Las interacciones entre personas, medios, instituciones y el Estado en ambientes de tolerancia y de garantías fomentan las libertades de expresión, información, prensa y otras que derivan en el derecho a la comunicación.
El proyecto de Ley Orgánica de Libre Expresión y Comunicación además de acoger recomendaciones internacionales anima la creación de medios de comunicación y procura seguridad para el ejercicio del periodismo, sin embargo, preocupa un probable retroceso en la institucionalidad y las manifestaciones de diversidad, pero fundamentalmente porque se legisla sobre un mundo analógico que va camino a Internet.

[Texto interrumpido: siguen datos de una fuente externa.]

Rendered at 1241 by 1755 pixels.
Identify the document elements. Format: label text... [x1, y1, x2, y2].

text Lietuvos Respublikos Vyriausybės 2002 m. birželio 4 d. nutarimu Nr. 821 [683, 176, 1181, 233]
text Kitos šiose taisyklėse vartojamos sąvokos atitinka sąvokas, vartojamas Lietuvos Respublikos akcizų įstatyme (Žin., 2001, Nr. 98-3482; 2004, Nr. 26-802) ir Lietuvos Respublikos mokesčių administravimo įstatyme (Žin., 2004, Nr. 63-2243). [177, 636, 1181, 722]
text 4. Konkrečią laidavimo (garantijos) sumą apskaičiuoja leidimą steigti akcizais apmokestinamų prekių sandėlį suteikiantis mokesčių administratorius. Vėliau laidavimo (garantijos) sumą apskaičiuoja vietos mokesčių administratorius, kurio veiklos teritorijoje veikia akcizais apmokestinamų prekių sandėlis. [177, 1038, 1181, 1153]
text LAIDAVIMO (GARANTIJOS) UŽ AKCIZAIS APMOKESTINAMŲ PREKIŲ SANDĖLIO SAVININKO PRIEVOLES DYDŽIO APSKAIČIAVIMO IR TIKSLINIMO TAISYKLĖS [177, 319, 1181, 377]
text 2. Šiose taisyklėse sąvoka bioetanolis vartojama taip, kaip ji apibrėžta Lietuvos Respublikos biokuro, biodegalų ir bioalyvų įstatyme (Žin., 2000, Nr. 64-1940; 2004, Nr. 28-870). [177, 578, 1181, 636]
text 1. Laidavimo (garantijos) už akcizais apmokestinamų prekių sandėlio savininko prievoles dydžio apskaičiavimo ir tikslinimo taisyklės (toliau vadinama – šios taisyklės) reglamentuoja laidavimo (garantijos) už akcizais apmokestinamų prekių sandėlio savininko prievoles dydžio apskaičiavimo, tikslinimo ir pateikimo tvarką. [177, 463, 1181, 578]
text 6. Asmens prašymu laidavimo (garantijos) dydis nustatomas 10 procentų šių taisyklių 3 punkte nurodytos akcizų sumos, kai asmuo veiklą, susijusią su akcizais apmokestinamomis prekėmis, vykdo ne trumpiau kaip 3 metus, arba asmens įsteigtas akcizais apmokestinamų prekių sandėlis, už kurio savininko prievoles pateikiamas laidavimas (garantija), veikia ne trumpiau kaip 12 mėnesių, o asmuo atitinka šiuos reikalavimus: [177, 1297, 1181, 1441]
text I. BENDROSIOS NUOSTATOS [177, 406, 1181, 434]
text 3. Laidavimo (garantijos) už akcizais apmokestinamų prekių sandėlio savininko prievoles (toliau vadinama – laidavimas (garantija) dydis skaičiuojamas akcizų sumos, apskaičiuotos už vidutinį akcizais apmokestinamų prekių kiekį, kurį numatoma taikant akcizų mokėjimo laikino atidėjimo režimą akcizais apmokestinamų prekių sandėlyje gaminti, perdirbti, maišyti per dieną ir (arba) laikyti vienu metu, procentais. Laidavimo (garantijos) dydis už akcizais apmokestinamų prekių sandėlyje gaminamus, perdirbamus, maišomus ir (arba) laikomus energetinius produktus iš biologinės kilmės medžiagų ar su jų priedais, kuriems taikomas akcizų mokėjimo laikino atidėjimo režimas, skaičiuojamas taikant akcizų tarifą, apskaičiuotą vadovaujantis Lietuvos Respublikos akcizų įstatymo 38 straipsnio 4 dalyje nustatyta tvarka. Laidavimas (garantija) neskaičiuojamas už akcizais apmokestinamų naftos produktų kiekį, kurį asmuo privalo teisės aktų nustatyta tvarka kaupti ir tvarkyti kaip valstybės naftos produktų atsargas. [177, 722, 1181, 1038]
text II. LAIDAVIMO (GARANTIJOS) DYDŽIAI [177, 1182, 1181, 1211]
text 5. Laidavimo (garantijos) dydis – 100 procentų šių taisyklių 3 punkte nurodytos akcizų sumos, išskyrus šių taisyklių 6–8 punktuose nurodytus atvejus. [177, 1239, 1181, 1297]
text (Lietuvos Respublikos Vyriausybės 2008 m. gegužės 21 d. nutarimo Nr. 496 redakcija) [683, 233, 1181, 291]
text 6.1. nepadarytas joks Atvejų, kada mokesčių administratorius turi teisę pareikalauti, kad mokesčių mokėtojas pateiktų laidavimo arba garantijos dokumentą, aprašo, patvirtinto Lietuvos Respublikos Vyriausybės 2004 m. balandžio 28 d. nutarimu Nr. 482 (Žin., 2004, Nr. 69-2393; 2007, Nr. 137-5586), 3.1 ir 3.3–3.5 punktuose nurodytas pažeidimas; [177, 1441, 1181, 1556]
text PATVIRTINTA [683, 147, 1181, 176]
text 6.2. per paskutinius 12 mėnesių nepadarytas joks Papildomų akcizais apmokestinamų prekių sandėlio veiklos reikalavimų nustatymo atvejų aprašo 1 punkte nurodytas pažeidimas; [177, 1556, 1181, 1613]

Las proporciones del espectro radioeléctrico vistas como un paso hacia la equidad desparecen, igual que el Consejo de Comunicación, institución que en otros países determina escenarios para que los ciudadanos y las empresas aprovechen los desarrollos de las telecomunicaciones. Por otro lado, si bien la autorregulación evita la supeditación a intereses absolutistas de los gobernantes abre una puerta a la subjetividad de los particulares, tal vez un acuerdo sobre estándares de calidad sea una alternativa de consenso.
El proyecto del presidente Lasso ofrece una oportunidad para dialogar sobre el futuro de la comunicación, un futuro que ya no está en los tradicionales medios de comunicación. Bienvenida la discusión pública, ojalá que esta vez no ocurra como hace 10 años cuando varias de las cuestiones emergentes fueron expuestas, pero no incorporadas por los asambleístas de entonces.